The ICMS and Kristin Comella, chief science officer for US Stem Cell, once had a professional relationship. In 2012, before her company submitted the macular degeneration trial for approval to the society’s IRB, she was a prominent speaker and one of the “conference faculty” at a scientific meeting in Florida organized by the ICMS.

Today, things are rather different. Comella and Becker Public Relations, which represents US Stem Cell, did not respond to emails and phone calls from BuzzFeed News. But last week, Comella told the New York Times that an independent review board approved the plan to treat patients in both eyes at once.

That was flatly contradicted by the statement posted online by the ICMS, which stated: “Throughout the protocol, the treated eye is consistently referred to in the singular and the protocol does not contemplate, much less condone, bilateral treatment. If the protocol had mentioned bilateral treatments, it would not have received approval from the ICMS IRB.”

On one point, however, the ICMS and US Stem Cell are still on the same page: The trial, they both claim, never enrolled any patients.

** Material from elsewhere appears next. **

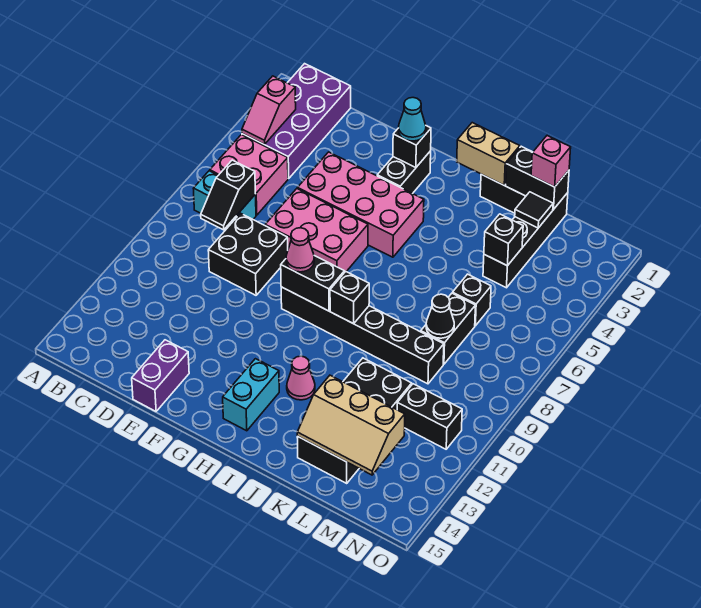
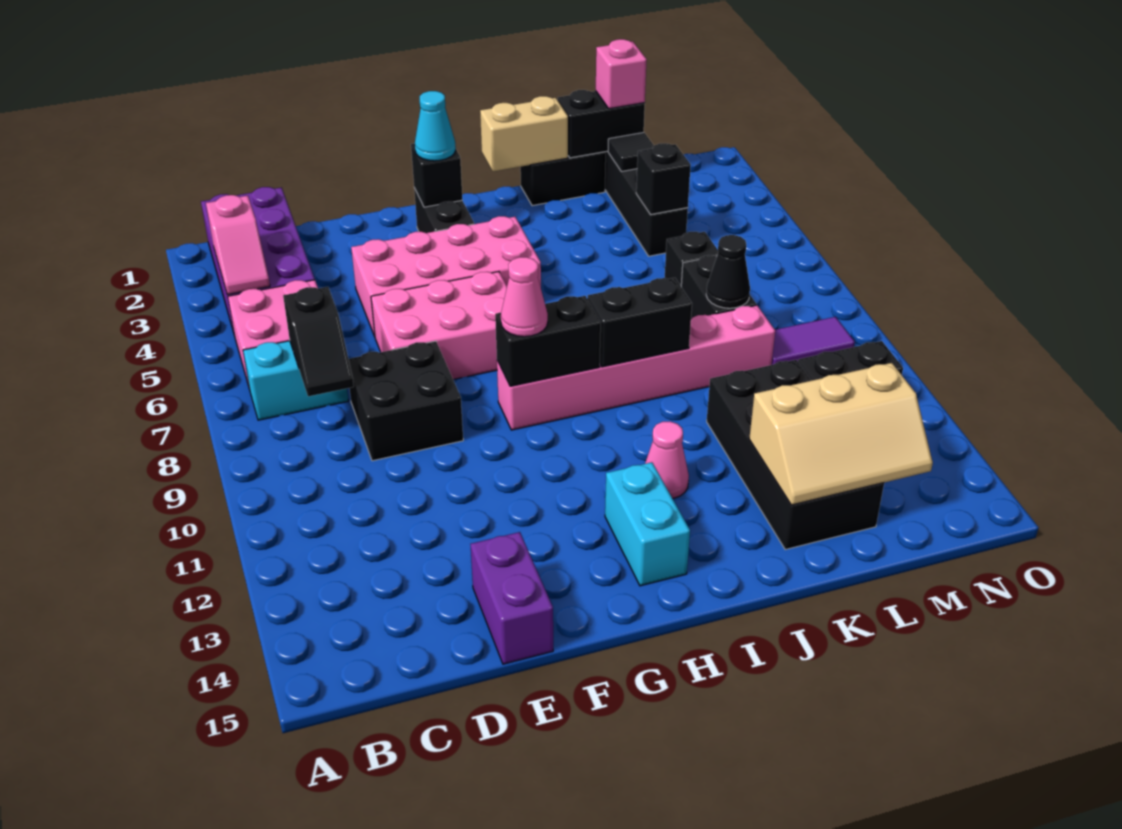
black 1x6 brick [281,287,444,384] -> pink 1x6 brick [497,305,775,430]
black 1x1 brick [330,272,369,324] -> black 1x2 brick [587,278,692,367]
none -> purple 1x2 tile [771,317,855,365]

Yet in repeated filings to the Securities and Exchange Commission, most recently in its annual report for the year ending December 31, 2015 — more than two years after the original press release announcing the clinical trial — US Stem Cell wrote: “We have also initiated several Institutional Review Board studies in 2013 using adipose derived stem cells for various indications including dry macular degeneration.”

A July 2016 court filing by Patsy Bade, after she had settled with US Stem Cell but before her settlement with Greenbaum, alleges that the trial did start enrolling patients. It indicates that Greenbaum was convinced by Comella — they met at the gym where Comella was an aerobics instructor, according to the court document — to become the trial’s lead researcher. Greenbaum was allegedly trained by Comella in how to harvest and use stem cells from fat, with the $7,500 cost being deferred in exchange for Greenbaum agreeing to work on the clinical trial.

The court filing indicates that Greenbaum treated “approximately six” patients as part of the clinical trial, before she started to have misgivings about its legitimacy.

In Spring 2015, according to the court filing, Greenbaum told Comella that she could no longer participate. But she allegedly still conducted an initial examination of the three women who were subsequently blinded, before Comella and a registered nurse conducted the procedure.

Greenbaum has since settled with Bade, in an agreement that prevents all of the parties from discussing the case. She did not respond to calls and emails from BuzzFeed News.

Whether or not the trial actually enrolled any patients, Turner argues that there is a serious problem.

“The company seems to have made the determination that this was clinical research,” he said. “Why were the patients being treated if they weren't being given cells as part of study?”